[EXTRAIT DU DOCUMENT]
════════

D'abord j'aimerais souligner que ceux que Israël considère être des «infiltrés» sont des citoyens palestiniens. Certains sont nés à Gaza, ou alors leurs parents résidaient à Gaza, ce qui figure dans leurs papiers d'identité palestiniens.

Pour Israël, cela signifie qu'ils n'ont pas le droit de vivre en Cisjordanie, et devraient donc être déportés. Il ne s'agit pas seulement d'interdire aux Palestiniens de voyager entre la Cisjordanie et Gaza: désormais si une femme de Gaza a épousé un Palestinien de Cisjordanie, le couple n'a plus le droit de vivre en Cisjordanie! Une telle mesure entraînera des bouleversements pour beaucoup de familles: soit elles seront forcées de partir, soit l'un des parents ou les enfants devront partir, sous peine ­d'être emprisonnés avant d'être amendés.

Le deuxième groupe ciblé est celui des Palestiniens qui, pour différentes raisons, ont vécu en dehors de la Palestine pendant une période prolongée. Beaucoup de ces Palestiniens étaient revenus en Palestine grâce à ce qui est appelé «Lam shamel» [permis pour des raisons de regroupement familial], mais n'ont jamais reçu l'approbation par Israël pour être considérés comme de citoyens palestiniens légaux. Ils vivent en Palestine sans avoir des cartes d'identité palestiniennes. Beaucoup d'entre eux n'ont pas quitté les villes où ils vivent depuis des décennies parce que s'ils sont arrêtés à un poste de contrôle ils seront déportés.

En lisant ce qui précède vous aurez peut-être de la peine à croire que c'est «Israël» qui peut décider et approuver qui a le droit de recevoir une carte d'identité palestinienne et qui peut être considéré comme un citoyen palestinien «légal», mais c'est ainsi que se passent les choses ici.

Cette mesure concerne également les citoyens de Jérusalem Est, dont les maisons ont été séparés par le mur de ségrégation: comme elles se trouvent désormais en dehors des murs, elles ne sont plus considérés comme faisant partie de Jérusalem, comme el Ezareye et d'autres zones palestiniennes. Pour pouvoir conserver leurs cartes d'identité de Jérusalem, beaucoup d'occupants de ces maisons ont dû louer de nouvelles maisons à l'intérieur de Jérusalem, alors qu'ils ont leurs propres maisons de l'autre côté du mur. Désormais, ils devront donc obtenir l'autorisation de vivre dans leurs maisons d'origine qui sont restés hors du mur de séparation, sans quoi ils seront emprisonnés et/ou amendés s'ils se trouvent dans des zones qui sont considérées comme faisant partie de la Cisjordanie. Il est évident que cette mesure affectera beaucoup de familles et de personnes.

════════

[INFORMATIONS EXTRAITES]
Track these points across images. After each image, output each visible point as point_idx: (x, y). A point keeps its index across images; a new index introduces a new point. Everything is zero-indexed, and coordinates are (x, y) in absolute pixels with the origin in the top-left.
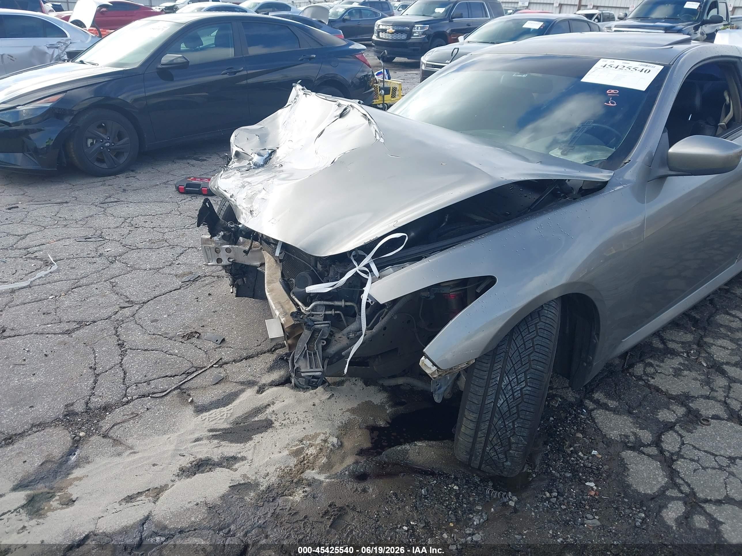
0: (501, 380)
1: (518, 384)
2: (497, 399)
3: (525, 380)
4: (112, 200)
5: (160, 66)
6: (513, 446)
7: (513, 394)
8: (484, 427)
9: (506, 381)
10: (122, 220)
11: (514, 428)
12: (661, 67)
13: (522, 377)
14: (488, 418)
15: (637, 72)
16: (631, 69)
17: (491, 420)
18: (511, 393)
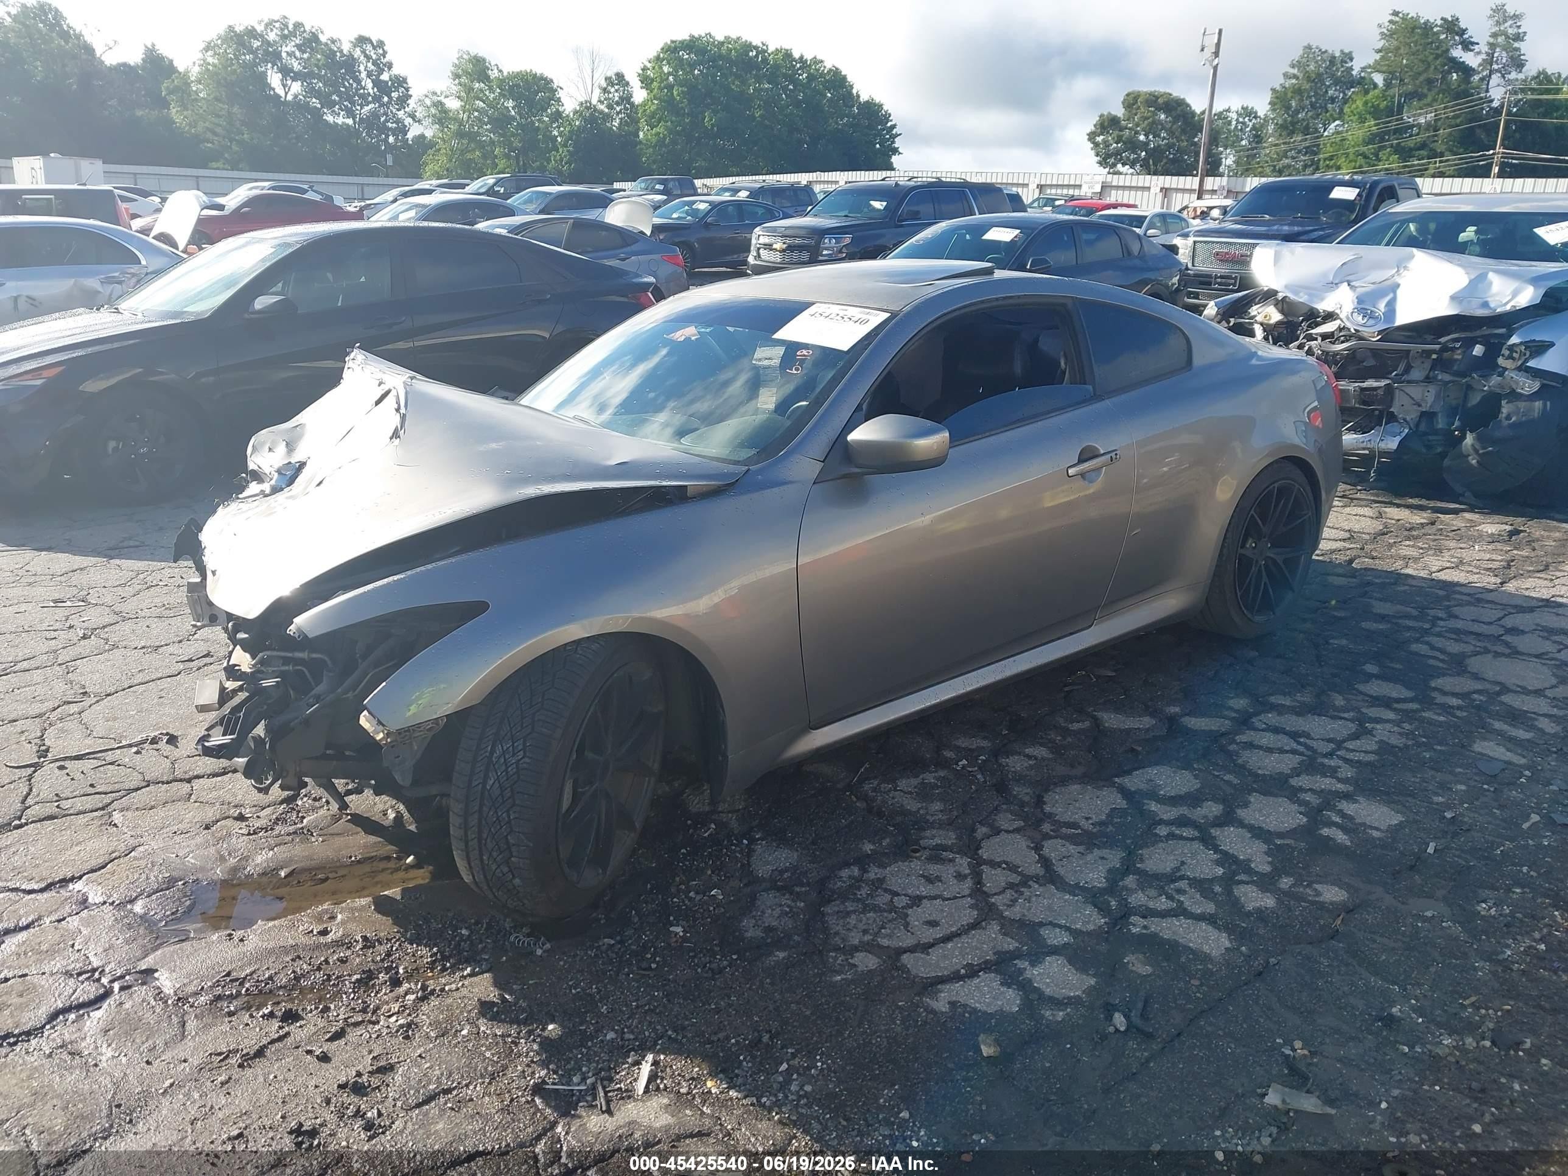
0: (492, 752)
1: (514, 755)
2: (486, 777)
3: (524, 749)
4: (132, 543)
5: (246, 316)
6: (514, 849)
7: (506, 770)
8: (473, 821)
9: (498, 751)
10: (134, 574)
11: (509, 822)
12: (887, 315)
13: (519, 745)
14: (476, 808)
15: (851, 322)
16: (846, 318)
17: (480, 811)
18: (504, 768)
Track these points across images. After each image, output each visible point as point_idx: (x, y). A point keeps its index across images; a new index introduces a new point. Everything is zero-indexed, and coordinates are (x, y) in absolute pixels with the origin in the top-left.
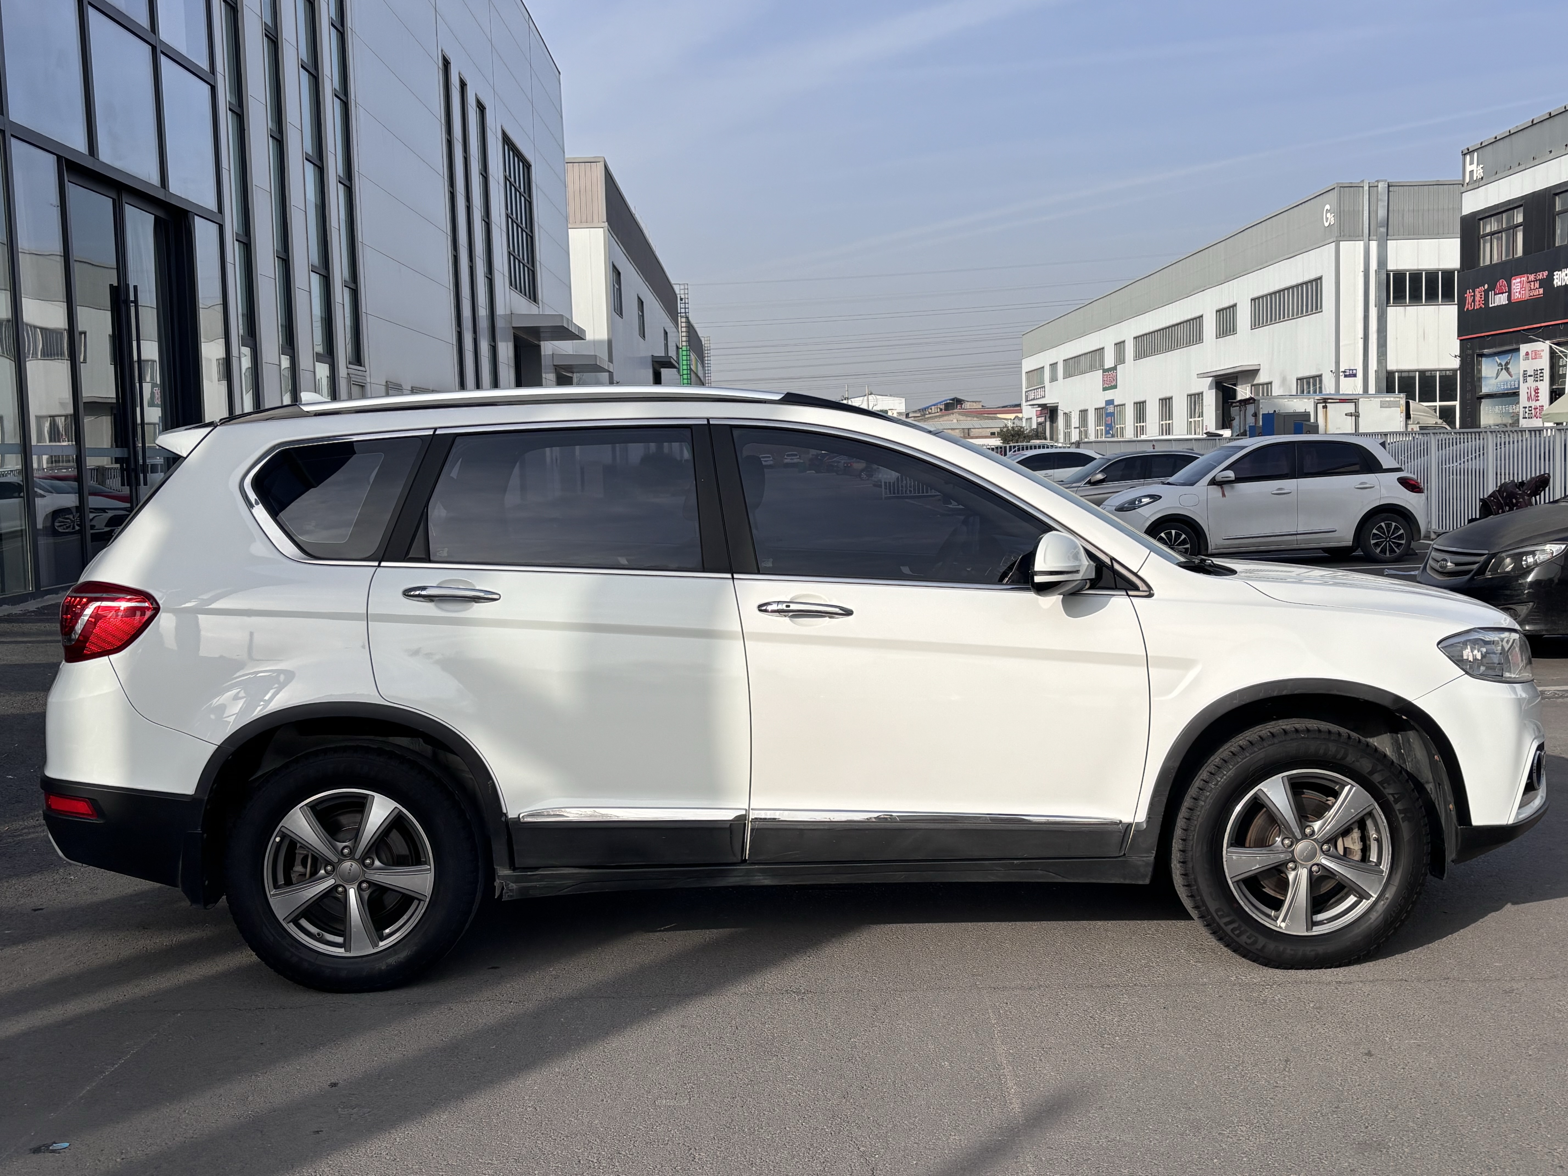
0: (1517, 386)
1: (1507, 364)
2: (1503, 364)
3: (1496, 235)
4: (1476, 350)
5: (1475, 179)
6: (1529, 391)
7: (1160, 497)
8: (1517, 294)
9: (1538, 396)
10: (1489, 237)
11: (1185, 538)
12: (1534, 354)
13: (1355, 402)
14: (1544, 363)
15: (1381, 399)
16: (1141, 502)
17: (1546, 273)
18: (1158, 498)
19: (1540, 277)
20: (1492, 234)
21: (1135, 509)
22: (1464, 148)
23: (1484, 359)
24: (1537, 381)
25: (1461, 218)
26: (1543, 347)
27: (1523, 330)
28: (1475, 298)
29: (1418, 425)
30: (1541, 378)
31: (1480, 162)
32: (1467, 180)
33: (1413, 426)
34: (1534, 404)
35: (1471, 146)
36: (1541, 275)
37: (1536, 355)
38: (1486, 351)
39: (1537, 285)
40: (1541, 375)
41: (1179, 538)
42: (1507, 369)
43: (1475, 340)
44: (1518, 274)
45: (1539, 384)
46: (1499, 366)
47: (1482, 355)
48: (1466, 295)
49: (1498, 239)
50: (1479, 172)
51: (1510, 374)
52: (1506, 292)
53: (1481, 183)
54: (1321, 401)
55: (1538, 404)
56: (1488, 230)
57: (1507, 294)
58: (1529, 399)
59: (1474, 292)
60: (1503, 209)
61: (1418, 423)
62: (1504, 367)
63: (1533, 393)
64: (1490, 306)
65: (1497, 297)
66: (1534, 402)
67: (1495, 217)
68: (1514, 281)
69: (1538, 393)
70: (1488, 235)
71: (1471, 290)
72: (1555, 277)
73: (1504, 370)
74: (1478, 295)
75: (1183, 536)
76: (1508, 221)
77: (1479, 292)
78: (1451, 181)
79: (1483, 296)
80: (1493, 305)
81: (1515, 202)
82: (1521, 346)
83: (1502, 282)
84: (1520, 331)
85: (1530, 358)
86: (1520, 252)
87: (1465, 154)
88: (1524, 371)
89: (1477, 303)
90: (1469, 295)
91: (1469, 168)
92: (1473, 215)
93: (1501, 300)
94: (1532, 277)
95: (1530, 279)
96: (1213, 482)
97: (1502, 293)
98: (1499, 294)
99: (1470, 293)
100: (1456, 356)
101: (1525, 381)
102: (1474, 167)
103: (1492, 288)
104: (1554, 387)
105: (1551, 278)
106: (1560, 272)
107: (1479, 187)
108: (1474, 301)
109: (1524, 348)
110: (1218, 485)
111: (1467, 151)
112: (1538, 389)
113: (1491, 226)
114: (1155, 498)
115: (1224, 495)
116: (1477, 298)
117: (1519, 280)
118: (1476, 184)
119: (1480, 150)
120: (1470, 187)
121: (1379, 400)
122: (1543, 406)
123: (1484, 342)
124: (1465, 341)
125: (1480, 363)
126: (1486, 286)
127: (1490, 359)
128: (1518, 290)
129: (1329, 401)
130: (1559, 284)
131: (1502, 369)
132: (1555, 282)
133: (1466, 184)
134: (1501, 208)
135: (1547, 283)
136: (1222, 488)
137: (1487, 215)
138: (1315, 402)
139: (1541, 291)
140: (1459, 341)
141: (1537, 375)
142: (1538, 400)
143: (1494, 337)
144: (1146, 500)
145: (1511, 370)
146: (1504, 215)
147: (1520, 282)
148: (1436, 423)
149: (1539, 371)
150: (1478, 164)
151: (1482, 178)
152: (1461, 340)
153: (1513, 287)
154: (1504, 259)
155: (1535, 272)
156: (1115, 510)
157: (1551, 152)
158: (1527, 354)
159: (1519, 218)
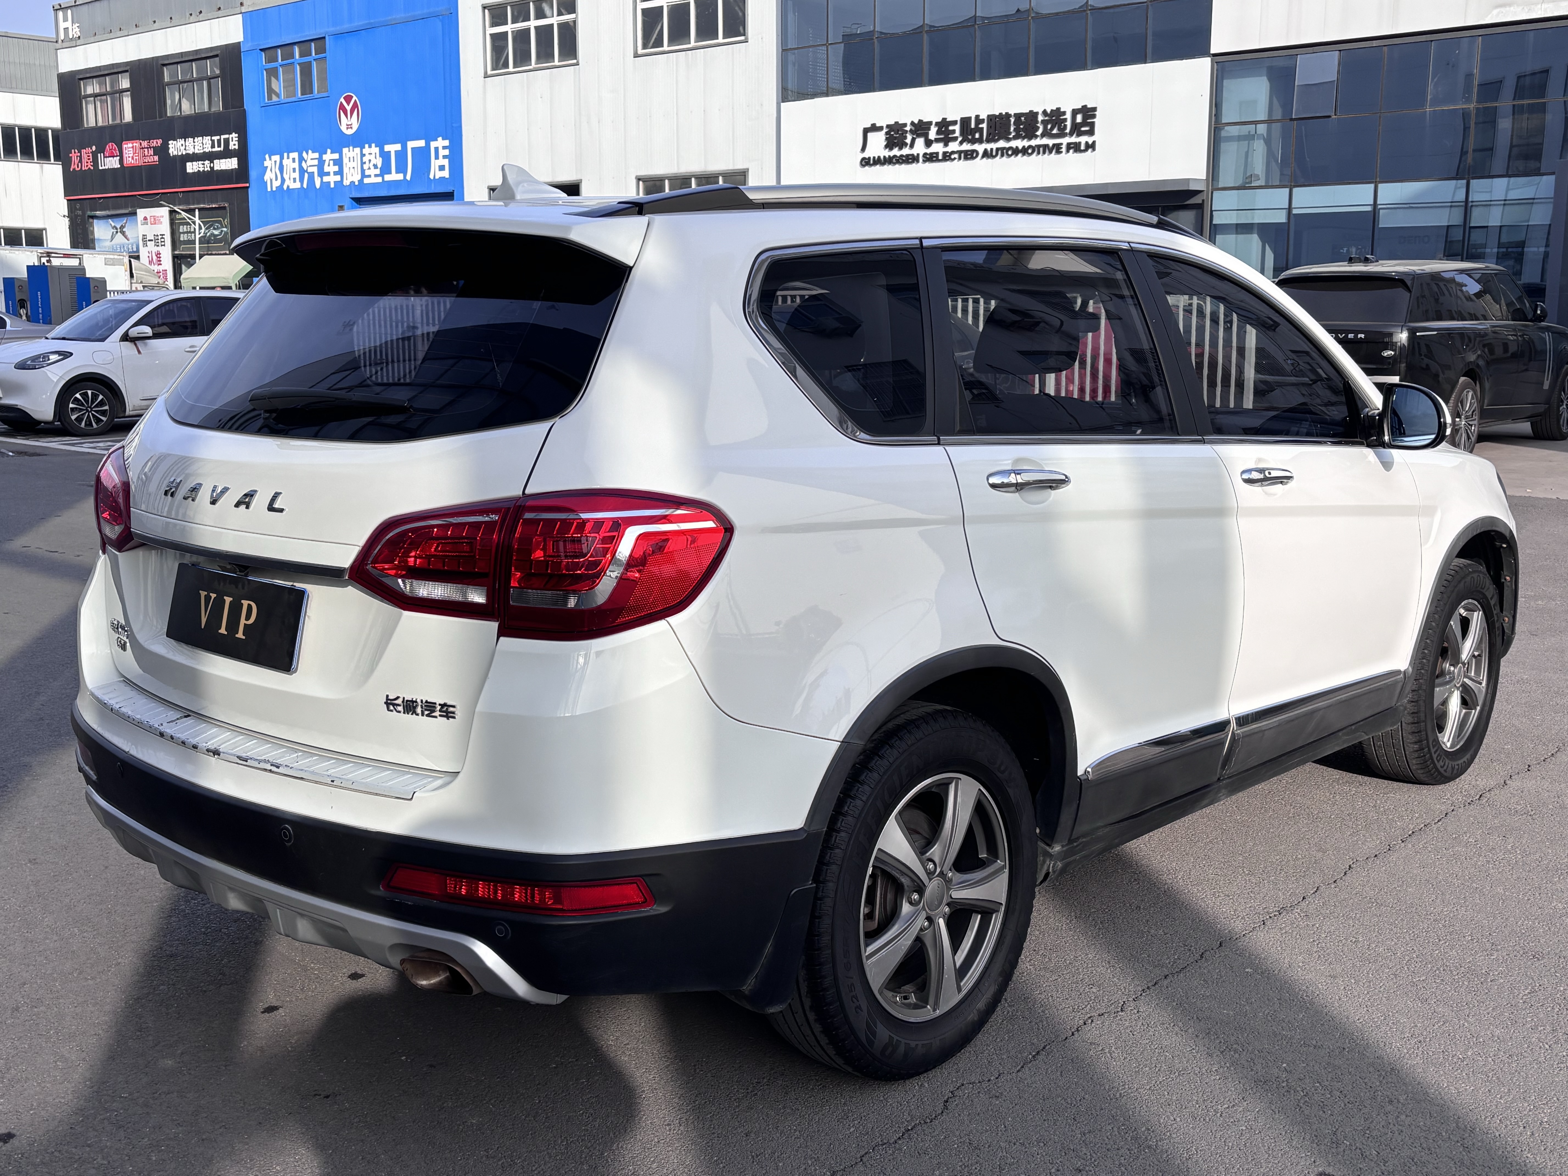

════════

[À FAIRE] Relevez tous les mots ou expressions que l'extrait met entre guillemets. Les entrées forment un ensemble indépendant de l'extrait.

[SOLUTION]
- «infiltrés»
- «Lam shamel»
- «Israël»
- «légal»